Source extract>
The office might not seem like an area in desperate need of disruption, but Envoy — a Silicon Valley company used to sign in over 100,000 visitors at offices across the world each day; and a TechCrunch SF office neighbor! — has raised $43 million to do just that.
The company started life five years digitizing the sign-in book with a simple iPad-based approach, and it has moved on to office deliveries with an automated system that simply involves scanning a barcode. In both cases, alerts are routed directly to the person collecting the goods or visitor using an app.
The concept is simple: no more pen and paper, no calls or prompts, everything goes digital.
The result is an easier life for office workers and more efficiency for front desk staff, who have more time for important items. A basic version of Envoy is available for free, but the feature-rich options include two-tiered plans ($99/$249 per month) and bespoke packages for more advanced integrations.
This new Series B capital takes Envoy to $59.5 million raised to date. The round was led by Menlo Ventures with participation from existing backers Initialized Capital and Andreessen Horowitz. Envoy’s previous round was a $15 million Series A in 2015, and its seed investors include Marc Benioff as well as Initialized Capital partners Gary Tan and Alexis Ohanian.

Data>
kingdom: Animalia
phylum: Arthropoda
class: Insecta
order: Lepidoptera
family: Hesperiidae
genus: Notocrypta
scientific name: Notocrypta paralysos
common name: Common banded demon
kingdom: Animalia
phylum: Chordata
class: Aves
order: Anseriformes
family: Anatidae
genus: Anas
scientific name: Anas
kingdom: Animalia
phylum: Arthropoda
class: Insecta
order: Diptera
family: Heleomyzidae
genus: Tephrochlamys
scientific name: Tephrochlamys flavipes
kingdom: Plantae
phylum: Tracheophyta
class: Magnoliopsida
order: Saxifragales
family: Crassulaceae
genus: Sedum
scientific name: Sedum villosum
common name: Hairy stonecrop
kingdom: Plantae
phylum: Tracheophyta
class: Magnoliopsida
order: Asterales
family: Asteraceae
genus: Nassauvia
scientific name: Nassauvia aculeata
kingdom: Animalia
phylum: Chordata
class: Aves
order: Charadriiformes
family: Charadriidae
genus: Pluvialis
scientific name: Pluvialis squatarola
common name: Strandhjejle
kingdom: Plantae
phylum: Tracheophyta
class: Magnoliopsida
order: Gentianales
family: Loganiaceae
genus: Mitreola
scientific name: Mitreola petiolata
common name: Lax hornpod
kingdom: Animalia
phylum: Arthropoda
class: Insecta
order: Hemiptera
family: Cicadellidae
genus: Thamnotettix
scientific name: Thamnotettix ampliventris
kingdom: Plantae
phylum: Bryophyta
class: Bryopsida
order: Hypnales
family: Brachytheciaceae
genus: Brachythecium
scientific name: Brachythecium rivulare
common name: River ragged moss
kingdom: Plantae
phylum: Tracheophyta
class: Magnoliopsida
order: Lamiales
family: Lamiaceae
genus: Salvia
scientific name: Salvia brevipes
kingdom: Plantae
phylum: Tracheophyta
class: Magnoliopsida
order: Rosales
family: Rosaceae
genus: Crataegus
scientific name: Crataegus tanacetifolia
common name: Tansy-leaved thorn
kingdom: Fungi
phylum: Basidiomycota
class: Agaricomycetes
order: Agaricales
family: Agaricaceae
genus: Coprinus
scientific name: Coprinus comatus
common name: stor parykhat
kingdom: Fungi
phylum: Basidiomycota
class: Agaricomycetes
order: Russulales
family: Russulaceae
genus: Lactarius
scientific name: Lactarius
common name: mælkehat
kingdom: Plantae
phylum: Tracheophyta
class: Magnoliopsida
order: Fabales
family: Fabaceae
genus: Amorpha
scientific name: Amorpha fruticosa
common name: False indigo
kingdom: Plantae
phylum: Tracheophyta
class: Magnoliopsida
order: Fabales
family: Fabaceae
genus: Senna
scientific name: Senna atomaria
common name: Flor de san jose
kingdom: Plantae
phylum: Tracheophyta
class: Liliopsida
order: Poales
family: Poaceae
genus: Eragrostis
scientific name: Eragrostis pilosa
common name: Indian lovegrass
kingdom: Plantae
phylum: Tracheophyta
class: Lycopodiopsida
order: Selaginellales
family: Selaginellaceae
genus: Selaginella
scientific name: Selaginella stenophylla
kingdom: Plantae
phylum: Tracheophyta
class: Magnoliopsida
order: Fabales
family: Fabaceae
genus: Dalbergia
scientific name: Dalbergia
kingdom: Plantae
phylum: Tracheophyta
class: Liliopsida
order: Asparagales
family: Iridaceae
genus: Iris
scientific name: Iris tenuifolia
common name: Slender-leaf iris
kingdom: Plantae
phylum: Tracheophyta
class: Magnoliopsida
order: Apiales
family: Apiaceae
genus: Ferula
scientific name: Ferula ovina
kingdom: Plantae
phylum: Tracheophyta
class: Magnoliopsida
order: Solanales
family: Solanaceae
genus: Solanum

Questions to answer>
[1] Copy the passage of the Envoy article from "The result is" to "more advanced integrations." word for word.
[2] Translate this sentence from the Envoy article into Spanish: "The concept is simple: no more pen and paper, no calls or prompts, everything goes digital."
[3] Write what comes next in the article about Envoy's funding, starting after its last sentence.

Answers in order>
[1]
The result is an easier life for office workers and more efficiency for front desk staff, who have more time for important items. A basic version of Envoy is available for free, but the feature-rich options include two-tiered plans ($99/$249 per month) and bespoke packages for more advanced integrations.

[2] El concepto es sencillo: se acabaron el papel y el bolígrafo, nada de llamadas ni avisos, todo pasa a ser digital.

[3]
Envoy has certainly expanded since that first $1.5 million seed deal. CEO and founder Larry Gadea, who spent four years at Google after joining at 19 and later worked for Twitter, told TechCrunch in an interview that its customer base spans 72 countries. Over 32 million visitors have been signed in to date and Gadea is particularly proud that 80 percent of its 10,000 daily companies — which includes well-known names like Yelp, Mailchimp and Rakuten — are based outside of Silicon Valley. That, he rightly asserts, is evidence that the issue isn’t just a Silicon Valley/first world problem like so many ideas spun out of The Valley can be.
“The growth has been absolutely nuts. It’s a very viral product… people see it, use it and then take it back to their company,” Gadea, who joined Google from high school in Canada, explained. “The majority of our deals happening through inbound.”
Organic growth is a good start, but $43 million is a lot of money and it’ll be used to go push things further still and expand the Envoy team which is currently at around 100 people. You can expect more new office digitizations from the company since its ultimate goal is to make the entire office smarter. That could include products like meeting room booking and other small pieces which, when put together, Gadea hopes will allow workers to concentrate on their work not unnecessary admin. Just as Envoy has done with front desk staff.
“We’re known for the front desk and sign-in but where I think it’s really interesting, and where our future is, is that the rest of the office is just so broken,” he explained. “There’s so much low-hanging fruit we can go after.”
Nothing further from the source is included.